Michael Rulle is an emerging commodity trading advisor (CTA) with 30 years of experience in the trading business, most recently serving as president of a CTA with as much as $8 billion under management. Today, he is founder and CEO of New-Jersey-based MSR Investments LLC., a quantitative systematic short-term CTA.
From 2002 to 2007, Rulle served as president of Graham Capital Management, where he oversaw its discretionary portfolio managers. He also worked closely with Graham’s quantitative research group. Prior to that he was president and chief information officer for Hamilton Partners, served as CEO of CIBC World Markets and ran the derivatives business for Lehman Brothers.
In 2007 he parted ways with Graham and shortly thereafter decided to research his own quantitative strategies. "I always interacted with traders that had a technical bent. I always would have an [interest in] anyone who did technical trading or if they were technically part of the quantitative research," Rulle says.
So when he set off on his own he took a scientific approach. "I am a quantitative guy by birth," Rulle joked.

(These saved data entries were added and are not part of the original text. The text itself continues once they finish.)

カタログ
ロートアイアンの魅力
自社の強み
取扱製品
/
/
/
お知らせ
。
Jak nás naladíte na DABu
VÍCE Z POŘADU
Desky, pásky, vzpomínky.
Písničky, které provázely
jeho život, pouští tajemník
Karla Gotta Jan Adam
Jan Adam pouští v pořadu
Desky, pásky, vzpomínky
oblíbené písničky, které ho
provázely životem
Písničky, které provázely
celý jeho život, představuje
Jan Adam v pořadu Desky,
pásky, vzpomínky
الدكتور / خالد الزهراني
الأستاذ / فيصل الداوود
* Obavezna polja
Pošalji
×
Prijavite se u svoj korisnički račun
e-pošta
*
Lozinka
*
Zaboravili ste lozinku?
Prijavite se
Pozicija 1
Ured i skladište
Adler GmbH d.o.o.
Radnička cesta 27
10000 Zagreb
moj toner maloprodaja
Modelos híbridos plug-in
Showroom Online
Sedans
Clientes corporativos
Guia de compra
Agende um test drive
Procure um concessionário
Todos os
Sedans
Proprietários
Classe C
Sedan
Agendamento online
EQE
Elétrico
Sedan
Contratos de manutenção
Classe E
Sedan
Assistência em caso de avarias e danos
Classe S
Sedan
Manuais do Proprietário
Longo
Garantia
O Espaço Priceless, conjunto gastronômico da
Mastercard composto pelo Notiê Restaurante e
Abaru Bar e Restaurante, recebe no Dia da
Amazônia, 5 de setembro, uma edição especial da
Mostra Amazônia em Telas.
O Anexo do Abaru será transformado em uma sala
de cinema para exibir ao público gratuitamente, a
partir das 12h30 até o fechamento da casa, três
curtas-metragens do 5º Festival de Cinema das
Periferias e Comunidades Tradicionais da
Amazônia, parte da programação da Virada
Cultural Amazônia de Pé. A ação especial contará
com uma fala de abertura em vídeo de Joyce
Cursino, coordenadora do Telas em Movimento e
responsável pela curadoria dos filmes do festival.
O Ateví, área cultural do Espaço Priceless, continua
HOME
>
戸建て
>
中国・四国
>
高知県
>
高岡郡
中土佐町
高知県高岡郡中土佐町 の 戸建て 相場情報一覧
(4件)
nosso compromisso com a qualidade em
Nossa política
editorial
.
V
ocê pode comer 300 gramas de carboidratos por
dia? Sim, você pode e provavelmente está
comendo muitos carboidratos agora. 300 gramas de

Rulle says he always has had an internal argument over building trading systems. "One [side of me] says it is impossible to make models that work consistently. That is the tough guy side and that guy is right 98% of the time. Then there is the optimistic guy who says there are anomalies that can be found if one uses the right disciplined methods to do so."
He began by studying one market, the S&P 500, and concentrating on the distribution of returns. "We study the distribution of returns in markets and we look at how those distributions differ from each other over different time frames," Rulle says. "If those return distributions — which overlap each other because they can be daily, hourly [or] monthly — differ from each other in a repeatable predictable way, you should be able to make money trading the difference between [them]."
Sounds simple, but it is not, as the risk of curve-fitting, somewhat of an obsession for Rulle, always must be considered. "The question is: Are they really different or are they randomly different? We believe that they really are different and our method of analyzing it persuades us that they are."
And so far it has paid off as MSR has produced a 13.28% annualized return since launching proprietary trading in September 2009 while risking only 2% of the portfolio at any one time. That number improves to more than 25% after initiating risk management improvements after January 2010. But Rulle understands that his track record is very short.
The program Rulle came up with split trades into two camps — reversal and momentum trades. Actually, he has more than 500 models he trades, 75% of which fall on the reversal side.
His quantitative approach first determines if any of the 10 liquid financial and energy markets he covers is in reversal or momentum mode. He refers to this as the "model models." It then would apply one of the 360 reversal or 140 momentum models. Trades last between one and four days.
He doesn’t use stops per se, but rather has an intraday model that can offset any position or add to it for the remainder of that day.
This came in handy when we spoke to Rulle on March 9, as the intraday model flattened MSR’s long position in crude oil on a day the spiking market corrected $1.87. "When the market opens tonight, we will reestablish the underlying model," he says.
The intraday model works as a risk management tool but also has been profitable on its own. "On a stand-alone basis, it is profitable. [Even] if it wasn’t, we would like it because of its correlation benefits and its risk management benefits. I feel much more comfortable when I know that I am going to get out of a position if a market is going to [become extremely volatile]," he says. "I want to catch the big move when it is in our favor and get out of the way when it is not."
Rulle was in charge of hiring traders for Graham and was always weary of those with short track records, but believes he is onto something.
"The nature of the relationship between the multiple sets of distributions mathematically determines whether a market — at least after the fact — was in momentum mode or was in reversal mode," he says. "The trick is: How do you do that before the fact? We believe that we have found certain trigger events that can do that on a probabilistic basis."
He adds, "After the fact, we all can do it. The hard part is if you can do it before the fact, and we believe that we have found a way."
If he hasn’t yet, chances are he will. One thing is for sure, after three decades of working on the business and management side of markets, Rulle is enjoying being a trader.
"We are having fun; we will have more fun when we persuade people that what we are doing is reasonable and makes sense," he adds.